For the best of Copenhagen's brunch fare, look no further than the following three locales, all of which were personally recommended by a savvy city resident and gourmand:
The aptly named Granola is a charming café/old fashioned ice parlor that serves light, yet satisfying meals to fuel a day of cycling around Copenhagen's quiet thoroughfares. My friend and I enjoyed dishes that didn't scream Scandi cuisine, but were enjoyably sating for what they were: devouring an egg muffin with broccoli, potato, cheese and housemaid tomato chili sauce, banana hazelnut and cinnamon-spiked porridge, coffee, and a carrot, apple and orange and ginger smoothie had us revved-up for shopping along Strøget, Europe's longest pedestrian shopping area.
Substance trumps style at Manfred's, the restaurant run by ex-El Bulli and Noma chef Christian F. Puglisi.
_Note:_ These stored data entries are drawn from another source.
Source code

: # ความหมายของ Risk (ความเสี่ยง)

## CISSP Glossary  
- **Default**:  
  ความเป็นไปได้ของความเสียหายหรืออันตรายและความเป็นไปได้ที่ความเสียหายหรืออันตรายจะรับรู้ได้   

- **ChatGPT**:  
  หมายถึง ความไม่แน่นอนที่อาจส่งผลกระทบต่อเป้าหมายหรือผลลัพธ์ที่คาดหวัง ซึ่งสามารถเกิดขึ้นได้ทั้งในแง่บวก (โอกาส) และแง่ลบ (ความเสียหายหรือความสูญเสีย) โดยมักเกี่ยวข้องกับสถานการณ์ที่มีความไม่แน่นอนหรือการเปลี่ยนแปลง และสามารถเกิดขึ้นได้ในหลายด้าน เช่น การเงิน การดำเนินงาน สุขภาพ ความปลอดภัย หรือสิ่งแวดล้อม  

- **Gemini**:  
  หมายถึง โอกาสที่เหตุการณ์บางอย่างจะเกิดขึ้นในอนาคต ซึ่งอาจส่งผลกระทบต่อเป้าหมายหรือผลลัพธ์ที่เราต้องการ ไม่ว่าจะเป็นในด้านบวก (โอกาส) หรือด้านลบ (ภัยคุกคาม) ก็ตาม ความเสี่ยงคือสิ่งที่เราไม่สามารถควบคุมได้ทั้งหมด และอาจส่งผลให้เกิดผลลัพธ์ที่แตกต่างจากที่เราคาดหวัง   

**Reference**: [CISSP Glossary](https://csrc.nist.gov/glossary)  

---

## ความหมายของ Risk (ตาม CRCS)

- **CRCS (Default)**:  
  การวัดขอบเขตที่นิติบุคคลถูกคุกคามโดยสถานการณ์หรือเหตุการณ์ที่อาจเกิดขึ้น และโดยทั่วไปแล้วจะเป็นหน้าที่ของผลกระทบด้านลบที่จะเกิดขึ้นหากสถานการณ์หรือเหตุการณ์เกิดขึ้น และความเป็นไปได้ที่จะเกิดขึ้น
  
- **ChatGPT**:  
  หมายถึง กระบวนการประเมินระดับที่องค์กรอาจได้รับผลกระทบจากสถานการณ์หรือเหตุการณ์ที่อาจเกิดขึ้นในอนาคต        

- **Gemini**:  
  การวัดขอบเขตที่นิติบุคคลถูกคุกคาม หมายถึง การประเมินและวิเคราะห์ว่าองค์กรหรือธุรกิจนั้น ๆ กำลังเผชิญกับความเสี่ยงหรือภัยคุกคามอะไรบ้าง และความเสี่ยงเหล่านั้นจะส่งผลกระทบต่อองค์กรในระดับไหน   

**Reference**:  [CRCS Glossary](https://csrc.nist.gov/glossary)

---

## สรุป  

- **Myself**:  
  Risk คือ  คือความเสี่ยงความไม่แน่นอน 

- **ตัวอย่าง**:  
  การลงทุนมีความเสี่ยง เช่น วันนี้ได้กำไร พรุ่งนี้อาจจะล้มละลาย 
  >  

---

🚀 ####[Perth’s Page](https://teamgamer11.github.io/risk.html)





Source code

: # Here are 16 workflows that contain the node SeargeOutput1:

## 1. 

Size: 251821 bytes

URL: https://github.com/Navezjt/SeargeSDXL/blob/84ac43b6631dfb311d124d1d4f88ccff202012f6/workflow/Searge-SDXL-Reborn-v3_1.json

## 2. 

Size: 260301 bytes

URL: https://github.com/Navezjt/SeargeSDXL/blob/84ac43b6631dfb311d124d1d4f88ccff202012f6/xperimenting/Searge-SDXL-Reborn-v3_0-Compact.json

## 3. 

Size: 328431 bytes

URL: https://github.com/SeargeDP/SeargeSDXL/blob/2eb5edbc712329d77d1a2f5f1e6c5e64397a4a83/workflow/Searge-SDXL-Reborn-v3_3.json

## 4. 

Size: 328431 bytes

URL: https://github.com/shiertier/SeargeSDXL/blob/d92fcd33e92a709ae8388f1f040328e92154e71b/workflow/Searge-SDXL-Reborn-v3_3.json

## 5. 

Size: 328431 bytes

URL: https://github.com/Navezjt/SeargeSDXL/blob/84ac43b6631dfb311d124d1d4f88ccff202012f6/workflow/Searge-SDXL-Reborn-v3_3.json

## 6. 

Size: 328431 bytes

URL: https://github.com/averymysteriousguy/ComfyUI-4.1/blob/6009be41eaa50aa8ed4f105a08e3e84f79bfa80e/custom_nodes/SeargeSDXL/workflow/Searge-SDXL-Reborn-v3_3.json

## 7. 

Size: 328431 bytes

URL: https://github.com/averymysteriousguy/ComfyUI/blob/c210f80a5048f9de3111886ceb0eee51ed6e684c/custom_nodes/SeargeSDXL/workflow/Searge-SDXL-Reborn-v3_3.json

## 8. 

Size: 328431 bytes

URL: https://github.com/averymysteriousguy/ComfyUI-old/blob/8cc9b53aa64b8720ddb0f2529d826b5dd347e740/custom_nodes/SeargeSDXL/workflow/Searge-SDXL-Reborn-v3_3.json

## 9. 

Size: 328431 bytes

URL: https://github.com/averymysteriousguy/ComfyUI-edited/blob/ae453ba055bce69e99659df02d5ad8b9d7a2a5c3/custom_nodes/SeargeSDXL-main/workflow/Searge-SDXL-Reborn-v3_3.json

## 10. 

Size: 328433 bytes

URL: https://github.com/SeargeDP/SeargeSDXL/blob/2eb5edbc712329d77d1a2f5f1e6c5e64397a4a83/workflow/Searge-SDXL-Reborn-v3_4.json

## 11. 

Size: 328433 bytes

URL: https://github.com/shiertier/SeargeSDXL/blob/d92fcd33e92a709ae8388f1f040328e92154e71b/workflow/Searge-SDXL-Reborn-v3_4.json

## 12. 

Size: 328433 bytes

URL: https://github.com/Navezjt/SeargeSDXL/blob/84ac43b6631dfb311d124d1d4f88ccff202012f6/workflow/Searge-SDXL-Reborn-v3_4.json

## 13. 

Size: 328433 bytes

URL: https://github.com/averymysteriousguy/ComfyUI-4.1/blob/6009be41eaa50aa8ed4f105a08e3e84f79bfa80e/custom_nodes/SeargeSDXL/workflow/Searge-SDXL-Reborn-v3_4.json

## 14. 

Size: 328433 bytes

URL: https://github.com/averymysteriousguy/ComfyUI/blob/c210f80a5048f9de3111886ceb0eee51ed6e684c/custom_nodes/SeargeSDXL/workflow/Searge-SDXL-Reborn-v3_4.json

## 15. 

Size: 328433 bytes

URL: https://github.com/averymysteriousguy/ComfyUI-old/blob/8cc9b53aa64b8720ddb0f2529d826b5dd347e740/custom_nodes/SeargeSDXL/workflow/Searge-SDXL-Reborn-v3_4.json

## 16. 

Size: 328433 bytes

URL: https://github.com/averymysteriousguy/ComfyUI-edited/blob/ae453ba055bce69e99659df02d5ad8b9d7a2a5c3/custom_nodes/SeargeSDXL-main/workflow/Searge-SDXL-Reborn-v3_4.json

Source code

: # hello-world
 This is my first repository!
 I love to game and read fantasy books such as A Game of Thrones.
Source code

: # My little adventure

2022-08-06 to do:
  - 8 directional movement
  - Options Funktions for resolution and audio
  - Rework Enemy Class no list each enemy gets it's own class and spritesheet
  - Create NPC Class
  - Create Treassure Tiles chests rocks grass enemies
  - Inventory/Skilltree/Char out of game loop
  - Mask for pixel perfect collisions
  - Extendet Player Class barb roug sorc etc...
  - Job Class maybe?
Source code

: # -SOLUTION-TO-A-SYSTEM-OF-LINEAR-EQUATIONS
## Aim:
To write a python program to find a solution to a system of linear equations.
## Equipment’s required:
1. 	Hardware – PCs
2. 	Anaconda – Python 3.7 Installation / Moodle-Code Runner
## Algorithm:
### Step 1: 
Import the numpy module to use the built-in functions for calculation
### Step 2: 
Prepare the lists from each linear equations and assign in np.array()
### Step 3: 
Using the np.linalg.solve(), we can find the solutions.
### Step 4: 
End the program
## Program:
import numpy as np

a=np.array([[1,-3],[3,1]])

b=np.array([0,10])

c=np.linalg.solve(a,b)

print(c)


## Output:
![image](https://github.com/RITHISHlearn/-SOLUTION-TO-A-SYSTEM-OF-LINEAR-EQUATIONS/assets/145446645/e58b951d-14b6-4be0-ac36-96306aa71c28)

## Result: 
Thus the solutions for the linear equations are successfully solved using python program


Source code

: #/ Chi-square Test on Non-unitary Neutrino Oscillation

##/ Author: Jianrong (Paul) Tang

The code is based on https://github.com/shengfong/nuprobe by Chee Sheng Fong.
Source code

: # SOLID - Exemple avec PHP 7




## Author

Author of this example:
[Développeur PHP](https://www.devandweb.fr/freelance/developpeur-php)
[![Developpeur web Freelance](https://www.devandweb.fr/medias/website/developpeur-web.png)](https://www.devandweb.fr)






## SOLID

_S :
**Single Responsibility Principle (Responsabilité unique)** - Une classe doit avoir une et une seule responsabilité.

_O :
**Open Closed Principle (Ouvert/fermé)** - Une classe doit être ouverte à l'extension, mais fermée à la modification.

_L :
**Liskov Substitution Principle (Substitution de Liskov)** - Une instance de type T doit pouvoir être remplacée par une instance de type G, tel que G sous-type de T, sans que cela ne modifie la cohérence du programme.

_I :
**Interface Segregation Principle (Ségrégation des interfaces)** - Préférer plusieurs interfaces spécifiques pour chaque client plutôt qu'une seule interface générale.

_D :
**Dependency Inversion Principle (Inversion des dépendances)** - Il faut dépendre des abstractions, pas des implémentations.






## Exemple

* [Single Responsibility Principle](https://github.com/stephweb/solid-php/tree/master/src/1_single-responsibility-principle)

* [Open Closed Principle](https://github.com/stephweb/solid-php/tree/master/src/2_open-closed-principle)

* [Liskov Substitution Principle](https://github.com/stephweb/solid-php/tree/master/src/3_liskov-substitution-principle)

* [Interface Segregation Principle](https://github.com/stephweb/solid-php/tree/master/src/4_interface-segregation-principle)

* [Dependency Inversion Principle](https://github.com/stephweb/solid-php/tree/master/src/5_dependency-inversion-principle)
Located on my favorite intimate stretch of the city, Jægersborggade (more on it tomorrow), it serves food that I crudely described at the time as stupid-delicious. It is also ridiculously affordable, with brunch running around 75-95 DKK per dish. An apple slaw accompanied poached eggs on a bed of crisp spinach, topped off with a delicately balanced hollandaise sauce. Booking is highly recommended; the only reason my friend and I were able to secure a seat was because we hovered around Manfred's entrace 10-15 minutes prior to opening time on a Saturday, snagging one of the only unreserved tables left.
Its walls decorated with a smattering of tchotchkes—mainly retro radios and record players—this buzzy brunch spot attracts a mix of attractive Danes sporting horn-rimmed glasses and topknot 'dos with the occasional family mixed in. You will inevitably encounter a wait around brunch hour, but the staff moves swiftly, though a mix-up delayed our seating by about 15 minutes. Still, the hostess was gracious and apologetic as she hurried us to our table.
The hot chocolate was a hit with my friend, the spicy chai tea equally appreciated by me. And, while her walnut raspberry pancakes took unusually long to arrive, they were worth the wait (also, we were starving by this point). I had a light, admittedly quite American meal of scrambled eggs and bacon with a side of bread and homemade ketchup. Though not mindblowingly memorable, I was contented by the meal, and warmed to be spending the morning among a clientele that obviously called Kalaset their local go-to brunch spot.